File > Options > Predictive Analytics > TreeNet® Classification

Specify the default methods for TreeNet® Classification. The changes you make to the defaults remain until you change them again, even after you exit Minitab.

Criterion for selecting optimal number of trees with binary response
Choose the method to generate your optimal model. You can compare the results from several methods to determine the best choice for your application.
  • Maximum loglikelihood: The maximum likelihood method finds the maximum of the likelihood functions for the data.
  • Maximum area under ROC curve: The maximum area under ROC curve method works well across many applications. The area under the ROC curve measures how well the model ranks rows from most likely to produce an event to least likely to produce an event. This option is available with a binary response.
  • Minimum misclassification rate: Select this option to display results for the model that minimizes the misclassification rate. The misclassification rate is based on a simple count of how often the model predicts a case correctly or incorrectly.
Criterion for selecting optimal number of trees with multinomial response
Choose the method to generate your optimal model. You can compare the results from several methods to determine the best choice for your application.
  • Minimum misclassification rate: Select this option to display results for the model that minimizes the misclassification rate. The misclassification rate is based on a simple count of how often the model predicts a case correctly or incorrectly.
  • Maximum loglikelihood: The maximum likelihood method finds the maximum of the likelihood functions for the data.
Maximum terminal nodes per tree and Maximum tree depth
You can also limit the size of the trees. Choose one of the following to limit the size of the trees.
  • Maximum terminal nodes per tree: Enter a value between 2 and 2000 to represent the maximum number of terminal nodes of a tree. Usually, 6 provides a good balance between calculation speed and the investigation of interactions among variables. A value of 2 eliminates the investigation of interactions.
  • Maximum tree depth: Enter a value between 2 and 1000 to represent the maximum depth of a tree. The root node corresponds to a depth of 1. In many applications, depths from 4 to 6 give reasonably good models.
Missing value penalty
Enter a penalty value for a predictor with missing values.
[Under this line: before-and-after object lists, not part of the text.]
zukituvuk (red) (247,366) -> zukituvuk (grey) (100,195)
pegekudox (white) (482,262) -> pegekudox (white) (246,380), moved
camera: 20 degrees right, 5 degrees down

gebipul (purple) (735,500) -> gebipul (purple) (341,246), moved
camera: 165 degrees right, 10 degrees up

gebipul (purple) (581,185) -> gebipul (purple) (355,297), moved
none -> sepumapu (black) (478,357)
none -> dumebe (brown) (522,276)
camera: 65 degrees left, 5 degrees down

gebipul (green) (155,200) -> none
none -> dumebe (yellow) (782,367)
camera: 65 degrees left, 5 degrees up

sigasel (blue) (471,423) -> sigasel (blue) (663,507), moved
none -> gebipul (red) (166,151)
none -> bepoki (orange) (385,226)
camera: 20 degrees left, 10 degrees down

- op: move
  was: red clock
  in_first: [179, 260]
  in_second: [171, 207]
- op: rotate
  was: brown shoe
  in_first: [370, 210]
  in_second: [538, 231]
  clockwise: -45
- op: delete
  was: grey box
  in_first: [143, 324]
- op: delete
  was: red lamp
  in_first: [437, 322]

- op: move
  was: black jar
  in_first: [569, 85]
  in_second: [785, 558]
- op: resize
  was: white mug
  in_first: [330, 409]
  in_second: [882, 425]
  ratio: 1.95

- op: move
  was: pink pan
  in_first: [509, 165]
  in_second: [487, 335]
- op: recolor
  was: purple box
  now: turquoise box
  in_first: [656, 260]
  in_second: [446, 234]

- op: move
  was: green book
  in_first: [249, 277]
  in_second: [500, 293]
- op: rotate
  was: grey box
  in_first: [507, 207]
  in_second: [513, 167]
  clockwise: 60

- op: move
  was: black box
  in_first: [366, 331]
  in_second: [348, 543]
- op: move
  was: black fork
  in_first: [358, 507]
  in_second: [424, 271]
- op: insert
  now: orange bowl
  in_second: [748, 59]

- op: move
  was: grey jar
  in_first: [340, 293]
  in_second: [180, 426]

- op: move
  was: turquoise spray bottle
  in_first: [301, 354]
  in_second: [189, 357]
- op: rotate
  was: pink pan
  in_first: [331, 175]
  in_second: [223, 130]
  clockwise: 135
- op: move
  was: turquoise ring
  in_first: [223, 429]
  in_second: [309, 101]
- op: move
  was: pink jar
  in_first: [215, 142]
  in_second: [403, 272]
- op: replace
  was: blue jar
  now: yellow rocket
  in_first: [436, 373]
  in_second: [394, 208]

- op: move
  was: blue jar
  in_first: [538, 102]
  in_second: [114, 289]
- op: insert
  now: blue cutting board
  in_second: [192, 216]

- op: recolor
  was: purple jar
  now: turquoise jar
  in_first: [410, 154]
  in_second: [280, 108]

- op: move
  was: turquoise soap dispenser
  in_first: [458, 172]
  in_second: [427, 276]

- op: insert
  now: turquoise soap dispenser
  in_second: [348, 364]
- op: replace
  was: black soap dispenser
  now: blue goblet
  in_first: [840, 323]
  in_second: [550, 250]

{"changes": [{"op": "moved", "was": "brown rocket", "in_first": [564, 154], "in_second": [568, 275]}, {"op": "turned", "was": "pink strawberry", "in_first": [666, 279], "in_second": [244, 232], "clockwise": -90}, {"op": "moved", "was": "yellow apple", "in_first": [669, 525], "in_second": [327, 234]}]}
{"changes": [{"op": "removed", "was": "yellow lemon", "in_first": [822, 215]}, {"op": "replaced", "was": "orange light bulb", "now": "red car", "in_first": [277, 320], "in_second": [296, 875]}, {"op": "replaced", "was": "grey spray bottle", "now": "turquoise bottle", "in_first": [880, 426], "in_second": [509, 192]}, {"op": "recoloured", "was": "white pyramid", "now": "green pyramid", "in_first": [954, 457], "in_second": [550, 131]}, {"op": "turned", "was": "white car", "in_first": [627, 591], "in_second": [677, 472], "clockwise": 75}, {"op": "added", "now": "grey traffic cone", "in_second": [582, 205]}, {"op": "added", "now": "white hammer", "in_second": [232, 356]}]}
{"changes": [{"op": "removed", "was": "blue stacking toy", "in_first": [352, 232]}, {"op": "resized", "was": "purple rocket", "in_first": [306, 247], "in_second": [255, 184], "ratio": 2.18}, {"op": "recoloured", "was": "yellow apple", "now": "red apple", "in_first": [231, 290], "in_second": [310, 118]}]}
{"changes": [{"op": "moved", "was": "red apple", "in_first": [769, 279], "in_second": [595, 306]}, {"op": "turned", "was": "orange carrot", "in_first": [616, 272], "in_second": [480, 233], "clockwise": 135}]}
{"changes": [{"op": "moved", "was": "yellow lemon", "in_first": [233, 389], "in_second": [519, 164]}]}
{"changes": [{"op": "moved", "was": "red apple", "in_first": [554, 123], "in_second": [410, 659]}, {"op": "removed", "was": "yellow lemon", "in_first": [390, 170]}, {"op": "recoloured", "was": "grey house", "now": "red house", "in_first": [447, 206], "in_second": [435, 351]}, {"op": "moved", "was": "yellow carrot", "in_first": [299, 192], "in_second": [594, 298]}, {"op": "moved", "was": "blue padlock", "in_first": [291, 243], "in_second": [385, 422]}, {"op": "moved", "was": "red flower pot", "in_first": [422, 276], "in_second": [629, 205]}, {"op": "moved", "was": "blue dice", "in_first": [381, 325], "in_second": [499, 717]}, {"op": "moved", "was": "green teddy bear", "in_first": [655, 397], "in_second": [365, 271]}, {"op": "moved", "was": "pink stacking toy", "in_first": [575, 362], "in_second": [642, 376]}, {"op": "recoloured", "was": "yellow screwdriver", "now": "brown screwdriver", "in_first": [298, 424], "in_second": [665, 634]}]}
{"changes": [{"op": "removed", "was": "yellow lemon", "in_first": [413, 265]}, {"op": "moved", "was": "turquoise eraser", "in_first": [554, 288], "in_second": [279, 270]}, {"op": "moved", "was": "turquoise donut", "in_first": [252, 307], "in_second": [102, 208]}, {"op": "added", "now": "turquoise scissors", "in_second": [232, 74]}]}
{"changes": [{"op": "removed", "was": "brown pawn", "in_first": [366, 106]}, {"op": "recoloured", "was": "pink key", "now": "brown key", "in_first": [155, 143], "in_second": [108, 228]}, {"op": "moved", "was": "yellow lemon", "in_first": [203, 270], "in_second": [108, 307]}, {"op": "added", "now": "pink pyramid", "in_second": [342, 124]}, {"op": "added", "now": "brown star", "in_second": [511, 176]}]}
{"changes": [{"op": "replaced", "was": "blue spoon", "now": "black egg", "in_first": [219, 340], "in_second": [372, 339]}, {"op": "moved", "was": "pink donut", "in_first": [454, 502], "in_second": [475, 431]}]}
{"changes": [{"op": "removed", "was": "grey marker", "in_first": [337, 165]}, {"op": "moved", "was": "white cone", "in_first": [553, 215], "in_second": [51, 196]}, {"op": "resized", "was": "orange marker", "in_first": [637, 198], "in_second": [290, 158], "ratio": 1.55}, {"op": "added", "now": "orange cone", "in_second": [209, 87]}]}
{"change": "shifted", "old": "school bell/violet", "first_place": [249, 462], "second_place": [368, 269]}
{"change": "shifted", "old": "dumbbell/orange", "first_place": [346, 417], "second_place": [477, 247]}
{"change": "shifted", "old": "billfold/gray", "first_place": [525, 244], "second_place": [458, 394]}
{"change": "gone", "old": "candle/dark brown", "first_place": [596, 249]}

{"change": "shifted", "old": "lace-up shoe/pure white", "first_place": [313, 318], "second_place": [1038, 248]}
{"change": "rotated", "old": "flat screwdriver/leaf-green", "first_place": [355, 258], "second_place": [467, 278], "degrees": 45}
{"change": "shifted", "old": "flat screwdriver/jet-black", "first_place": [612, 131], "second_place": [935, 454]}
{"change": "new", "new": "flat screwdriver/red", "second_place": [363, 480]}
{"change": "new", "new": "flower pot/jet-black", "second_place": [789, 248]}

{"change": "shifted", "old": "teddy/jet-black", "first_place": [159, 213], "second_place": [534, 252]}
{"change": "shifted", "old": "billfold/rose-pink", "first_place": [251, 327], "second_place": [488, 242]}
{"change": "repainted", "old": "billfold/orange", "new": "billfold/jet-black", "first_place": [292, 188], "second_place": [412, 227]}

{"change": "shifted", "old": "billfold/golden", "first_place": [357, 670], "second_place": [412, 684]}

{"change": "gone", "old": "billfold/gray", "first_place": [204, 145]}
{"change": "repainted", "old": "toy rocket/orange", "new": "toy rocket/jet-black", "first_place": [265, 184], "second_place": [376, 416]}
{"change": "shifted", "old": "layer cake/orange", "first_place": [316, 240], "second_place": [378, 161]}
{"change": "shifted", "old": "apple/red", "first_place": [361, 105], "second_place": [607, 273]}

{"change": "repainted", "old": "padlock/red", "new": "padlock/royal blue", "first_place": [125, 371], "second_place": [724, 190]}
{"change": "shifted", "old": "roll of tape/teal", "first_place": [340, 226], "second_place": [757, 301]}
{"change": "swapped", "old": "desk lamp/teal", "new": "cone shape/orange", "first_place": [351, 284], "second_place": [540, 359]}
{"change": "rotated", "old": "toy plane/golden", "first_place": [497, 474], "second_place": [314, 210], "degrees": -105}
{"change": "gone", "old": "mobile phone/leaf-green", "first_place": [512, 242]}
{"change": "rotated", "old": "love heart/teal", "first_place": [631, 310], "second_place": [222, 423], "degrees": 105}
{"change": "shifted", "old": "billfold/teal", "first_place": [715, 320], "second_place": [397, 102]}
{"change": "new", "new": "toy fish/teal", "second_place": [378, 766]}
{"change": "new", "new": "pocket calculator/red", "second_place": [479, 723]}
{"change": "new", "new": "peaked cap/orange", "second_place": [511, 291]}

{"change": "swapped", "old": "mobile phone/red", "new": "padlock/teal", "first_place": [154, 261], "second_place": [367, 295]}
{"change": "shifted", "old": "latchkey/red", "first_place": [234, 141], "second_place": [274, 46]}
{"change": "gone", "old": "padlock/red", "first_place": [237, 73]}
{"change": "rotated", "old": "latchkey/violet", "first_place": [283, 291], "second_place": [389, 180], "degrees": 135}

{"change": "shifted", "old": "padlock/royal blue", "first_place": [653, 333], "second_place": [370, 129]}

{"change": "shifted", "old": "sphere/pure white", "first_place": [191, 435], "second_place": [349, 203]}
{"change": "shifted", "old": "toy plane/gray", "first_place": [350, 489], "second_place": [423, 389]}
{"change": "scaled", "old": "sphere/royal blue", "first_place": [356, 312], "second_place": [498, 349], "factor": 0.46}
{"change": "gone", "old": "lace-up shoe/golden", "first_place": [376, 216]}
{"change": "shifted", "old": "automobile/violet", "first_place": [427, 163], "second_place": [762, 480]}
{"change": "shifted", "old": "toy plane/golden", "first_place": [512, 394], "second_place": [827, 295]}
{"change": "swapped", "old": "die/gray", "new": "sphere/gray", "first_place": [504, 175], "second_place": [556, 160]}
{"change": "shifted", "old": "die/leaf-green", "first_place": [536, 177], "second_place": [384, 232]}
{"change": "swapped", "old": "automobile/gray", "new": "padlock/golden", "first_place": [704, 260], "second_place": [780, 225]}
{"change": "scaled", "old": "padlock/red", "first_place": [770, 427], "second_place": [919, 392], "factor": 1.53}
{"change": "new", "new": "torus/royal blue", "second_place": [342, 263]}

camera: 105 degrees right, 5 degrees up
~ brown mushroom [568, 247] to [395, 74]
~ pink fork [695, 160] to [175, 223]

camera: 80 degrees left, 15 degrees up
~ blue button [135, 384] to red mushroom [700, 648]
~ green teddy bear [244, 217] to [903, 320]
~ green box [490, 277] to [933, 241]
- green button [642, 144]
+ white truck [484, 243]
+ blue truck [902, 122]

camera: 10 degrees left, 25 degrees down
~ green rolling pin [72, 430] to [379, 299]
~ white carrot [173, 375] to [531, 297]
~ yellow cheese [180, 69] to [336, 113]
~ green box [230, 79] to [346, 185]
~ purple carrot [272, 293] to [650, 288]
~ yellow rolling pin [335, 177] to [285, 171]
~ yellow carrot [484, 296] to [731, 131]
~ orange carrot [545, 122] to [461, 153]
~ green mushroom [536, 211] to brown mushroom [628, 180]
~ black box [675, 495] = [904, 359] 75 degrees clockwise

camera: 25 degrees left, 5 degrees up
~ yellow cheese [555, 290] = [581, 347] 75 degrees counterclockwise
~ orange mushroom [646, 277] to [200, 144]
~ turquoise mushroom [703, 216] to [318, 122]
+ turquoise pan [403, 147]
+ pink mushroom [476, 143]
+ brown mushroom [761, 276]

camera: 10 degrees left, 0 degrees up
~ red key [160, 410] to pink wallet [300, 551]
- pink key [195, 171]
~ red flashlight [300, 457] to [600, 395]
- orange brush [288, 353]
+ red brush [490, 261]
Because it is easier to be a good splitter with less data, predictors with missing data have an advantage over predictors without missing data. Use this option to penalize predictors with missing data.
0.0 ≤ K ≤ 2.0, for example:
  • K = 0: Specifies no penalty.
  • K = 2: Specifies highest penalty.
High level category penalty
Enter a penalty value for categorical predictors that have many values. Because categorical predictors with many levels can distort a tree due to their increased splitting power, they have an advantage over predictors with less levels. Use this option to penalize predictors with many levels.
0.0 ≤ K ≤ 5.0, for example:
  • K = 0: Specifies no penalty.
  • K = 5: Specifies highest penalty.